A health commissioner has concluded that a woman, with a rare genetic disorder, found dead in her bed four days after receiving the Pfizer COVID-19 vaccination was not given appropriate care by her GP.
New Zealand’s Health and Disability Commissioner has ordered the doctor write a letter of apology to the patient’s family.
Although the exact genetic disorder isn’t specified, the report says it “can be complicated by cardiovascular disease.”
The woman’s family described her reaction as “immediate and obvious” and said there was a “very noticeable change” in her condition. Her mother said that while they were in the recovery area, her daughter’s hands were “very cold,” and she had a changed skin tone.
On the advice of the vaccination site’s coordinator, she went to the local public hospital’s urgent care clinic.
The doctor’s notes say the patient, who is referred to as “Ms. A” throughout the report, felt “heavy and weak,” and had blood pressure and a pulse rate that was deemed “unusual” for the patient.
Pre-Existing Conditions a Risk Factor: Coroner
Despite her also recording an abnormal electrocardiograph (ECG) the locum GP sent her home without further investigation.Ms. A’s mother described her as being unable to move her left arm and still having very cold hands. Four days later, she found her daughter unresponsive in her bed.
The post-mortem report stated that there was no indication that the woman had suffered an acute reaction to the COVID-19 vaccine and that, given her pre-existing conditions, “there was a risk of sudden death which could have occurred at any time.”
These included severe coronary atherosclerosis (narrowing of the coronary arteries), the genetic disorder, hypertensive heart disease, and mitral valve disease.
The Coroner found that Ms. A died of natural causes, namely a thromboembolism (blood clot) in the left lung.
But while Deputy Health and Disability Commissioner Vanessa Caldwell found she did not receive an appropriate standard of care from the doctor, there is nothing in a decision to say whether the death was preventable.
“The purpose of this report is not to determine the woman’s cause of death, but to assess the standard of care provided to the woman at the time of the events,” Caldwell wrote.

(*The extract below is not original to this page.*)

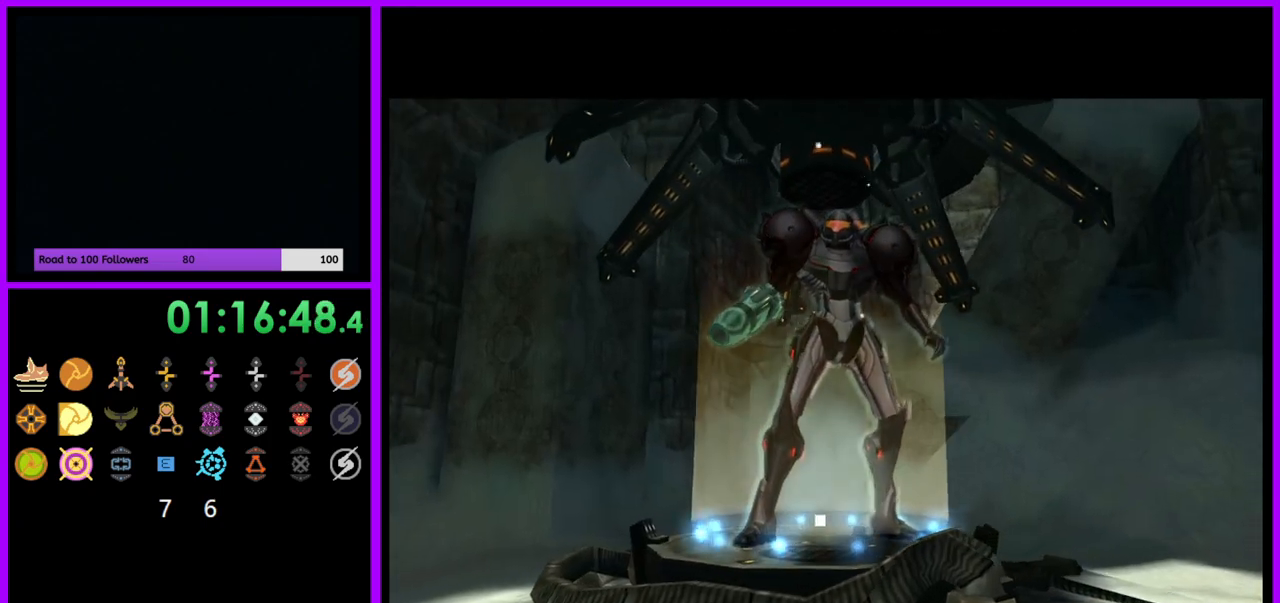
{"buttons": [], "left_stick": "center", "right_stick": "center", "events": []}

The GP was found to have breached Ms. A’s consumer rights by failing to discuss the abnormal ECG results with a relevant specialist or compare them with one of the woman’s previous ECGs.
“I acknowledge that Dr. B has expressed his apologies to Ms. A’s whānau [extended family] ... for not following up on the ECG as he had intended, and the whānau has been forwarded copies of those communications.
“In my provisional opinion, I considered that it might also be beneficial for the whānau to receive a written apology from Dr. B directly addressed to them, for the breach identified in this report. Dr. B has provided HDC with a written apology, which has been forwarded to Ms. A’s whānau.
“I am satisfied that Dr B has reflected appropriately on the care he provided to Ms. A, and that no further recommendations are necessary.”
The medical centre’s staff submitted evidence that they had attempted to lodge an adverse event report with the Centre for Adverse Reactions Monitoring (CARM) through the Ministry of Health’s online system. However, due to technical issues, the report was not completed until four days later.